__Was zu tun ist__.
(1) Zitieren Sie aus der Entscheidung zum Betreuungsunterhalt wörtlich die Passage von „Leitsatz (amtlich)“ bis „8.1.2003 wird zurückgewiesen.“.
(2) Beantworten Sie anhand der Entscheidung zum Betreuungsunterhalt kurz diese Fragen:
(a) Welches Gericht hat das angefochtene Urteil erlassen, und an welchem Datum?
(b) Wer trägt die Kosten des Berufungsverfahrens?
(c) Wie hoch ist der Gesamtbetrag, gegen dessen Zahlung sich der Beklagte mit der Berufung wendet?

__Text zum Lesen__.
* * * *

Leitsatz (amtlich)
Betreuungsunterhalt gemäß § 1615l BGB kann ohne die verzugsbegründenden Voraussetzungen des § 1613 Absatz 1 BGB rückwirkend für ein Jahr geltend gemacht werden.
Normenkette
BGB § 1613 Abs. 1-2, § 1615l
Verfahrensgang
AG Lübeck (Urteil vom 08.01.2003; Aktenzeichen 122 F 163/02) |
Tenor
Die Berufung des Beklagten gegen das Urteil des AG – FamG – Lübeck vom 8.1.2003 wird zurückgewiesen.
Der Beklagte trägt die Kosten des Berufungsverfahrens.
Gründe
I. Mit dem angefochtenen Urteil hat das FamG den Beklagten verurteilt, an die Klägerin rückständigen und laufenden Betreuungsunterhalt gemäß § 1615l BGB ab 10.12.2001 zu zahlen. Mit der Berufung wendet sich der Beklagte allein gegen die Verurteilung zur Zahlung des rückständigen Betreuungsunterhaltes für die Zeit vom 10.12.2001 bis 28.2.2002 in Höhe eines Gesamtbetrages von 1.250,57 Euro.

* * * *

__Datenauszug__.

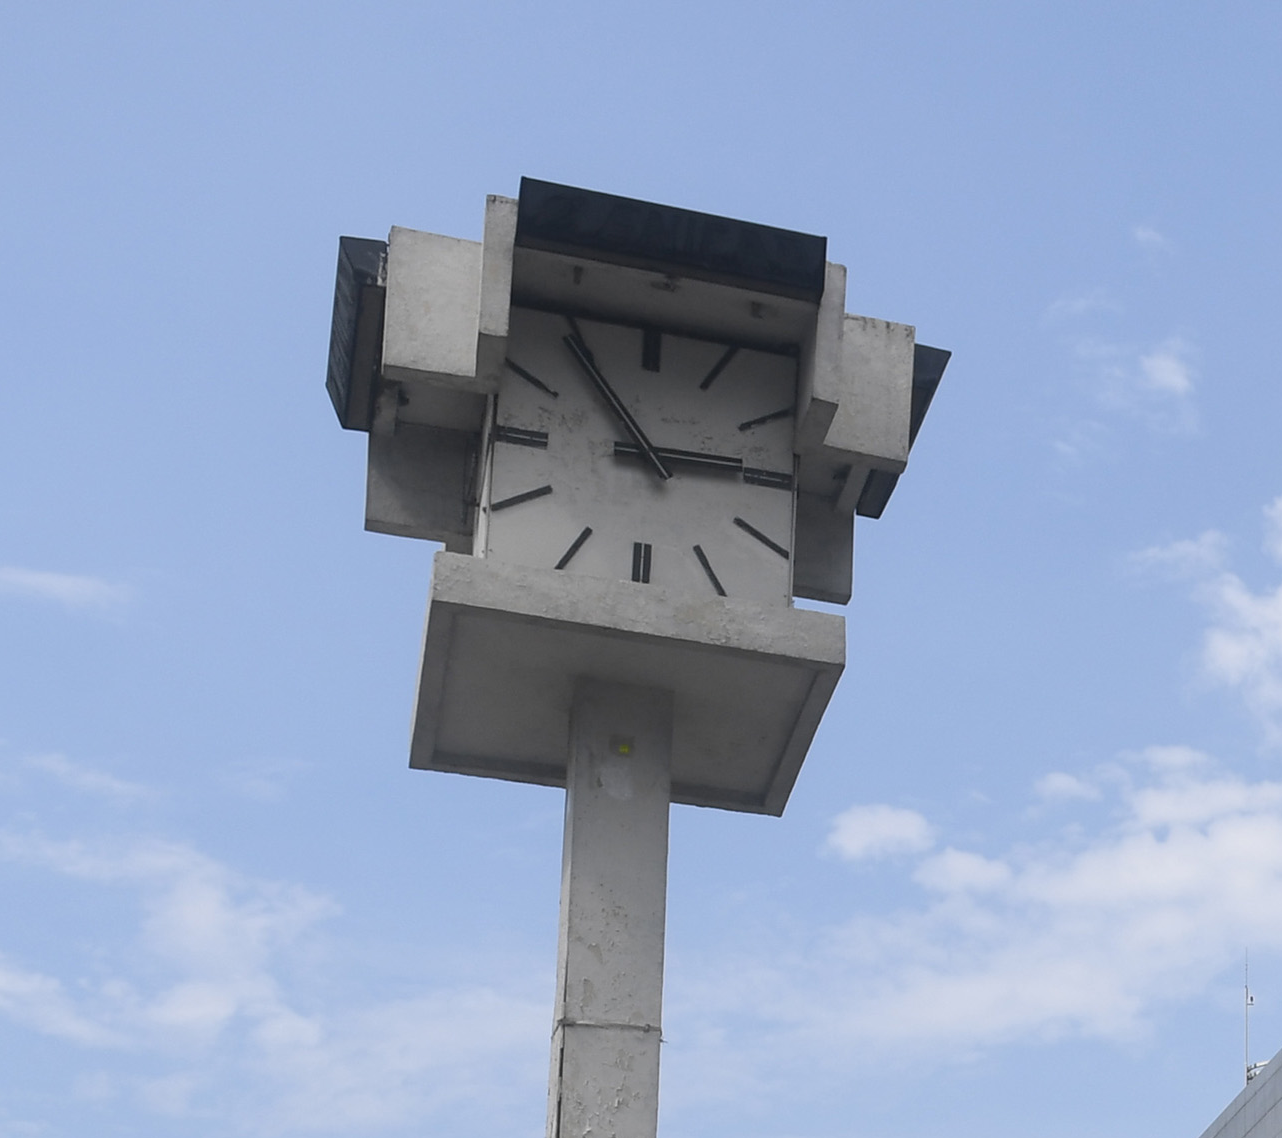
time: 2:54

* * * *

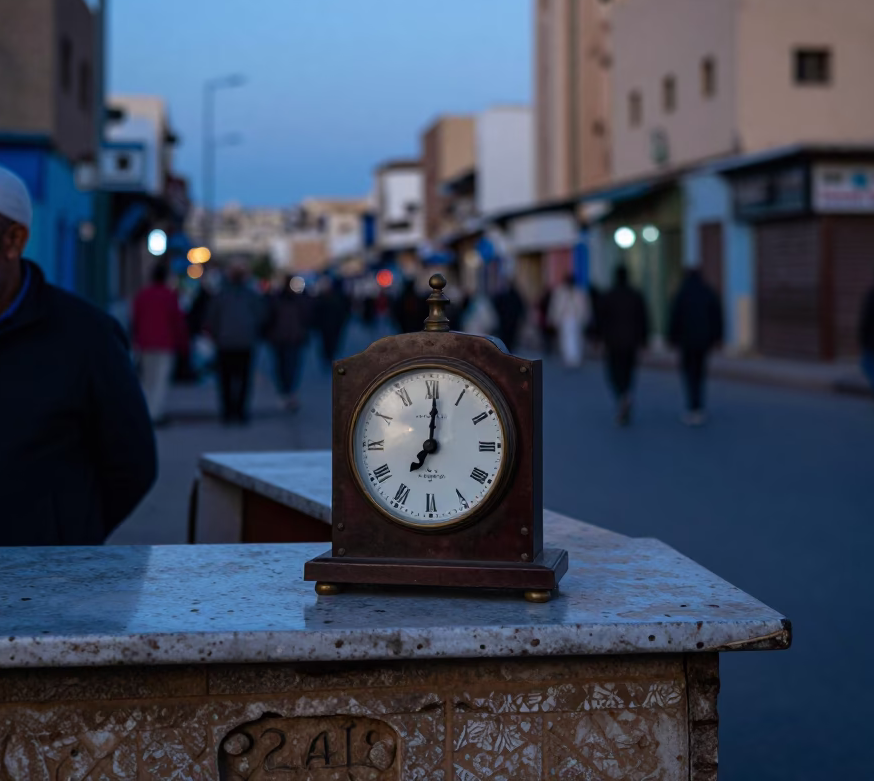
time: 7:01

* * * *

__Die Lösungen__.
(1)
Leitsatz (amtlich)
Betreuungsunterhalt gemäß § 1615l BGB kann ohne die verzugsbegründenden Voraussetzungen des § 1613 Absatz 1 BGB rückwirkend für ein Jahr geltend gemacht werden.
Normenkette
BGB § 1613 Abs. 1-2, § 1615l
Verfahrensgang
AG Lübeck (Urteil vom 08.01.2003; Aktenzeichen 122 F 163/02) |
Tenor
Die Berufung des Beklagten gegen das Urteil des AG – FamG – Lübeck vom 8.1.2003 wird zurückgewiesen.

(2)
(a) Das AG Lübeck (Familiengericht) am 8.1.2003.
(b) Der Beklagte.
(c) 1.250,57 Euro.